The shortage of housing varies from one dorm (college) assignment to the next. It sounds like there is enough housing for about 75% of the students, with housing guaranteed for freshman year. A lot of students move off campus without being forced, so the 25% shortfall is not as bad as it sounds. Also, some students are from the Houston area and can live at home. Maybe 10% are actually forced to move? I don’t know; hopefully a student could provide that information. If a student is forced to move, it is only for one year. Housing is definitely available for three years, and by tradition the students want to live on campus for their senior year. That leaves sophomore or junior year as possibilities for living off campus.

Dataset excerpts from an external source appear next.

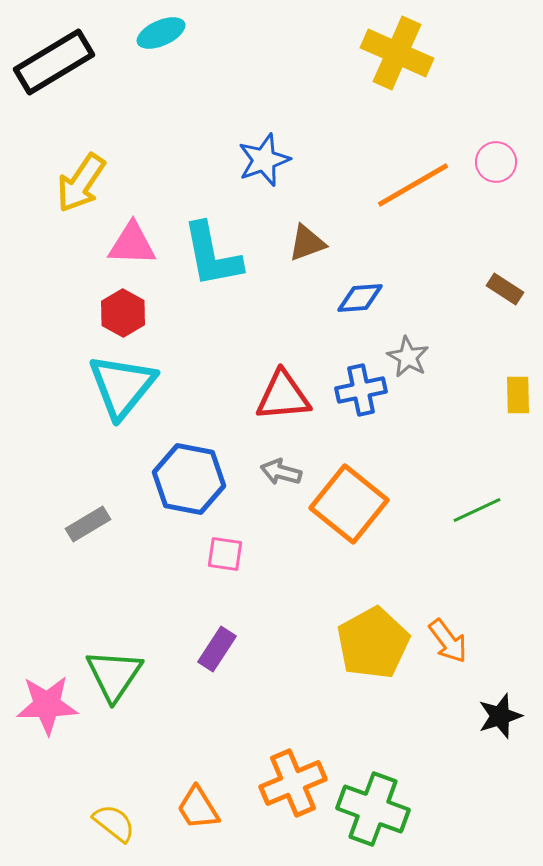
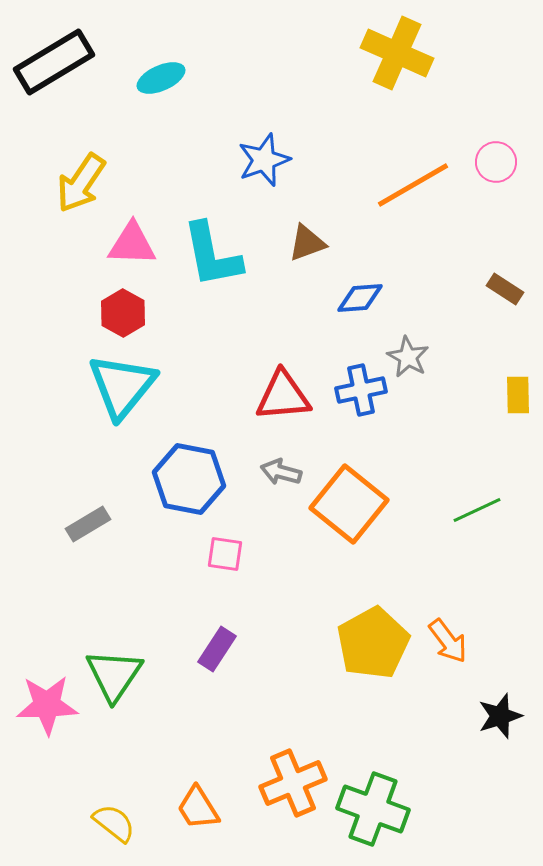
cyan ellipse: moved 45 px down
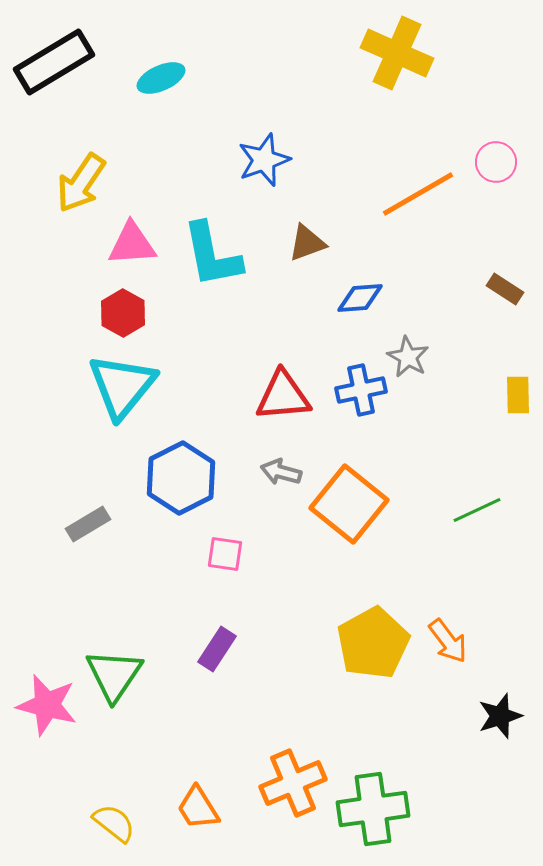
orange line: moved 5 px right, 9 px down
pink triangle: rotated 6 degrees counterclockwise
blue hexagon: moved 8 px left, 1 px up; rotated 22 degrees clockwise
pink star: rotated 16 degrees clockwise
green cross: rotated 28 degrees counterclockwise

Rice students, because of the engaging residential college experience, generally want to live on campus. This creates high demand. There are “housing jacks” every year where a certain subset of people are eligible to be kicked off (depends on the college if it’s sophomores or juniors). You’ll only be kicked off one year if you’re kicked off at all; for example, I was lucky and not kicked off this upcoming year so I will get to live on campus all four years.
My D will be a junior next year and she is moving to an apartment (and boy are they expensive for Houston) – she can come back to her college in the Senior year. That seems pretty typical
The others are correct that you’re only forced to live off campus a maximum of 1 year. I will be a senior next year and I’ll have lived on campus all 4 years. Scarcity of rooms ebbs and flows with the desire of people to live on campus. I’ll use an example from my college, where the rule is that you can get bumped off junior year. One year almost all of the juniors were bumped for whatever reason. The next year when those juniors were seniors, a relatively large number of them chose to stay off campus because they’d become accustomed to it or liked saving money or whatever. Fewer seniors moved back on solely because more of them had been pushed off the previous year. So then there were actually a ton of spots and we actually had trouble filling all the beds at the college. Part of the problem was also that a lot of the new class of juniors expected to be bumped based off of the previous year and had already secured off-campus housing and couldn’t back out.
A lot of residential colleges also offer other ways to “guarantee” on campus housing. The quotes are there because it usually involves an elected position like college president, vp, etc.
EDIT: Missed the end of your question. There are a variety of places you can go. Off-campus social life is not large or cohesive, and there isn’t an off-campus area that’s just all students like West Campus at UT Austin. Mostly just various scattered apartment buildings or houses close to campus. I’m not a good source for quality per $ because I haven’t lived off campus except one summer. If on campus at Rice costs about 800, then you can do pretty well for that much, especially if you’re living with a few friends. I have friends who live here for a reasonable price I think: http://www.thecircleathermannpark.com/
@jfking01 Thank you for the link. If you know of more apartments near the school please post more.
I am an alum, and I see this question come up every so often on this board. Rice built three additional residential colleges (one in 2002, two in 2009) in order to expand the class size (it used to be 650 a class back when I went to Rice, and the class slowly grew (carefully planned) to 950 a class). And yet Rice still maintained the approximately 75% ratio of housing to students, so I have to think that this is by design - I speculate that it naturally balances out at this number based on student demand.
In my residential college, junior year was the year when students could opt to live off campus in order to get a single senior year (my college had almost entirely doubles but also a number of coveted singles for seniors; every college is set up differently). As much as I loved living on campus freshman and sophomore year, I truly enjoyed my junior year living off campus. It was a great experience and certainly saved me money. I still felt very much a part of on campus life due to the strong ties with my residential college - I had lunch there every weekday, and a place to go when I had spaced out classes and needed a place to study during the day. My group of friends rented two houses/apartments that were close to the Rice Village and an easy walk or bike ride to campus. After living off campus for my junior year, it made senior year even more special, living back on campus (in a single) and really soaking in my last year at Rice.
I have visited Rice twice in recent years as a prospective parent, and much of what I heard echoes what the current students mentioned above - many students live on campus all four years with little difficulty. My tour guide in February was a Jones College sophomore who was going to live on campus his junior year, which is the typical year when the students in his college live off campus. My tour guide the previous year was a Baker College junior who was living on campus, and was also going to live on campus as a senior (so all four years). We had lunch with some Duncan students and there was discussion that they actually had excess rooms for the next year based on supply and demand.